# Can I get my concealed license



## Babydoll (Apr 19, 2012)

Hi y'all I am new to this site and I am trying to find out some information. I've been married since last August and I am wanting to get my concealed but my husband has a felony and it seems that nobody can answer my question I have been told I am not allowed to even have any weapons in the home. I do have some guns but they are at my parents house. But I really want to get my concealed if possible. Well I ever be able to get my concealed or even have weapons in my home with him having a background? I am been a bow hunter for the last six years and I'm now wanting to go back to a rifle.


----------



## DJ Niner (Oct 3, 2006)

Up front: I am not a lawyer, nor should this be considered legal advice. For legal advice, contact a lawyer in your state.

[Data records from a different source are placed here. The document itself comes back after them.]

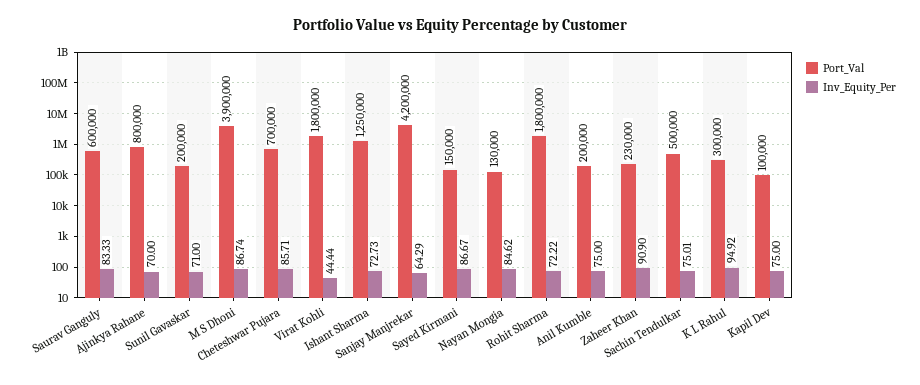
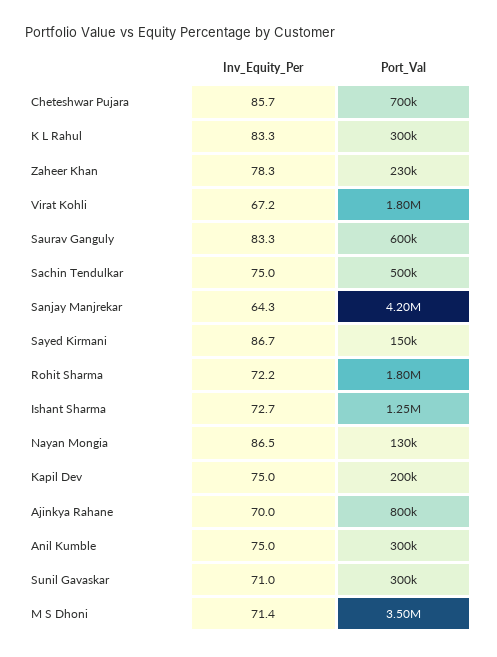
Port_Val, Sunil Gavaskar: 200000 -> 300000
Port_Val, M S Dhoni: 3900000 -> 3500000
Inv_Equity_Per, M S Dhoni: 86.74 -> 71.4
Inv_Equity_Per, Virat Kohli: 44.44 -> 67.2
Inv_Equity_Per, Nayan Mongia: 84.62 -> 86.5
Port_Val, Anil Kumble: 200000 -> 300000
Inv_Equity_Per, Zaheer Khan: 90.9 -> 78.3
Inv_Equity_Per, K L Rahul: 94.92 -> 83.3
Port_Val, Kapil Dev: 100000 -> 200000

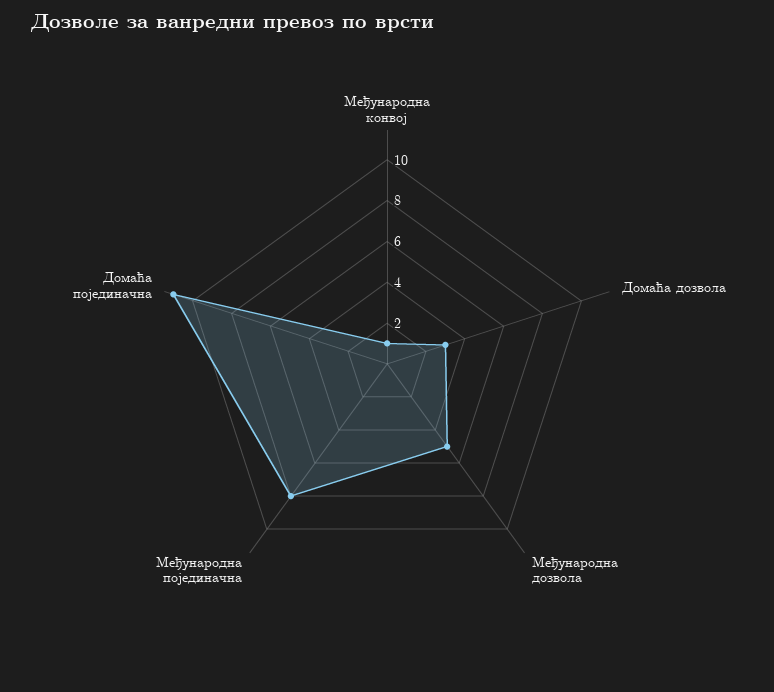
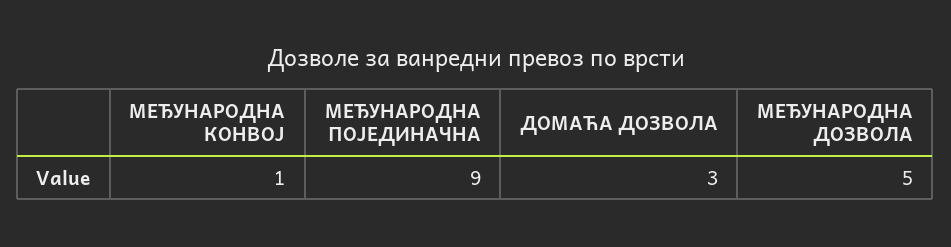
Међународна појединачна: 8 -> 9
Домаћа појединачна: 11 -> none

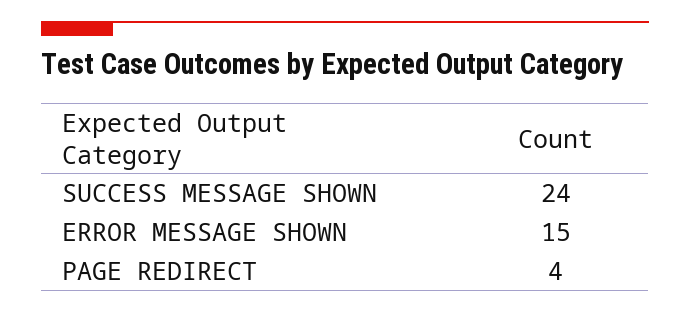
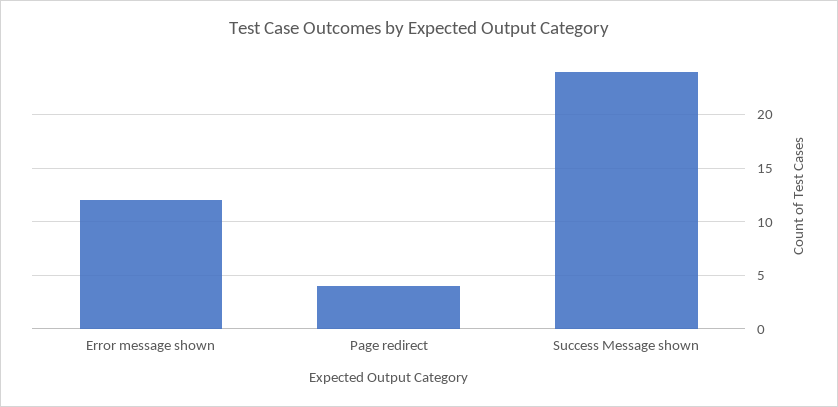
ERROR MESSAGE SHOWN: 15 -> 12

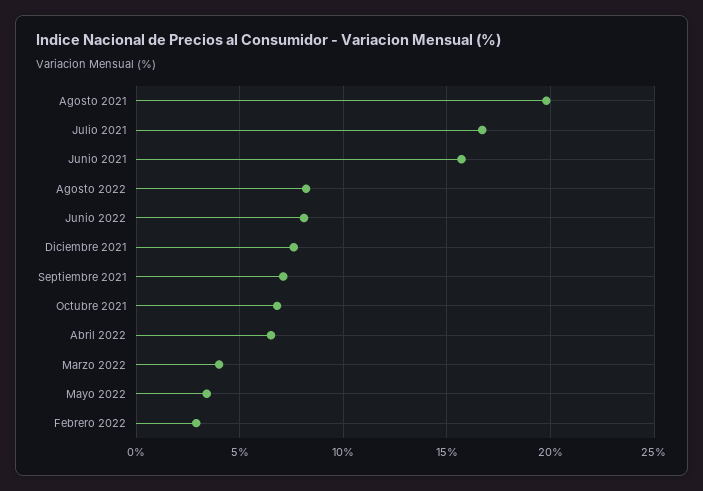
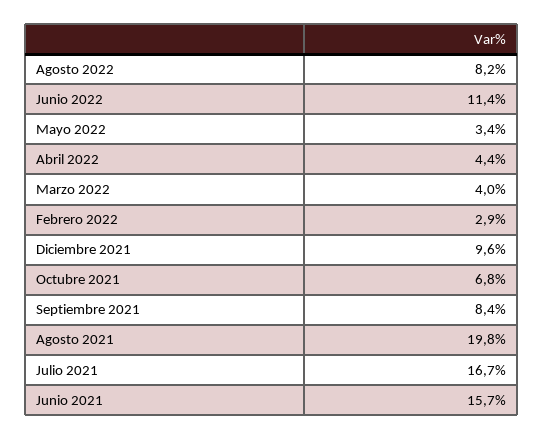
Junio 2022: 8 -> 11.4
Diciembre 2021: 7.5 -> 9.6
Septiembre 2021: 7 -> 8.4
Abril 2022: 6.5 -> 4.4

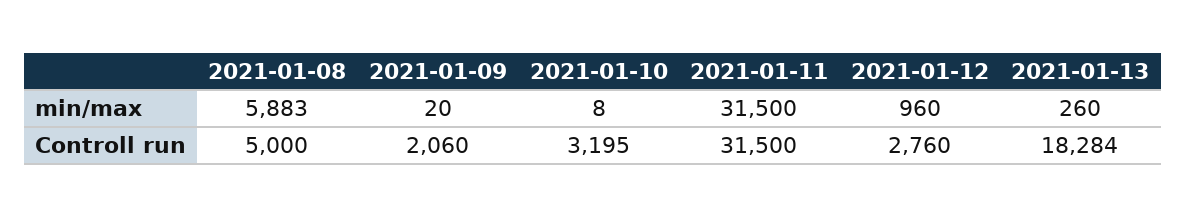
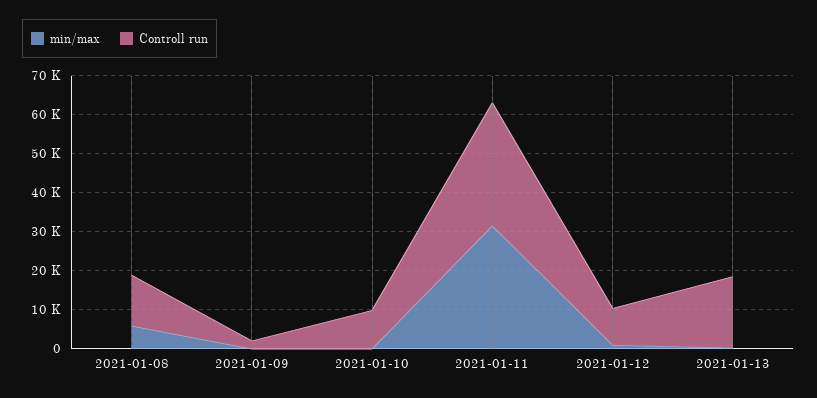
Controll run, 2021-01-08: 5000 -> 12500
Controll run, 2021-01-10: 3195 -> 10000
Controll run, 2021-01-12: 2760 -> 10000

It is my understanding that most folks who have been convicted of a Felony are usually given very specific instructions about what they legally can and can't do with guns (and ammunition) after their conviction. Ask your husband if he was given any paperwork that outlines these instructions/rules. The laws of your state is what drives these rules. There may even be local/city ordinances that will apply to your situation. You may have to get a lawyer to research and explain all these laws/rules to you, to make sure you (and your husband) do not violate them.

Good luck!


----------



## denner (Jun 3, 2011)

Unfortunately, what you have been told is correct. You won't get in any trouble but your husband sure could. A very serious offense under state and federal law. I'd see about contacting an attorney to see if and when your husband would be elligible to have his felony expunged, if it was a violent felony, good luck. Anyway, indeed thats something not to fool around with until you are fully apprised of the law and by someone who knows. An attorney and the Attorney Generals Office of the State of Utah would be good bets. The posts below are just for reference and may not be accurate and may be outdated, but more than likely it should give you a fair idea until you consult someone who knows and or current law.

Gun laws in Utah - Wikipedia, the free encyclopedia

http://www.sentencingproject.org/doc/File/Collateral Consequences/Utah.pdf


----------



## AirForceShooter (May 6, 2006)

Go get your permit.
Get your gun.

Make very sure your hubby NEVER touches it.

AFS


----------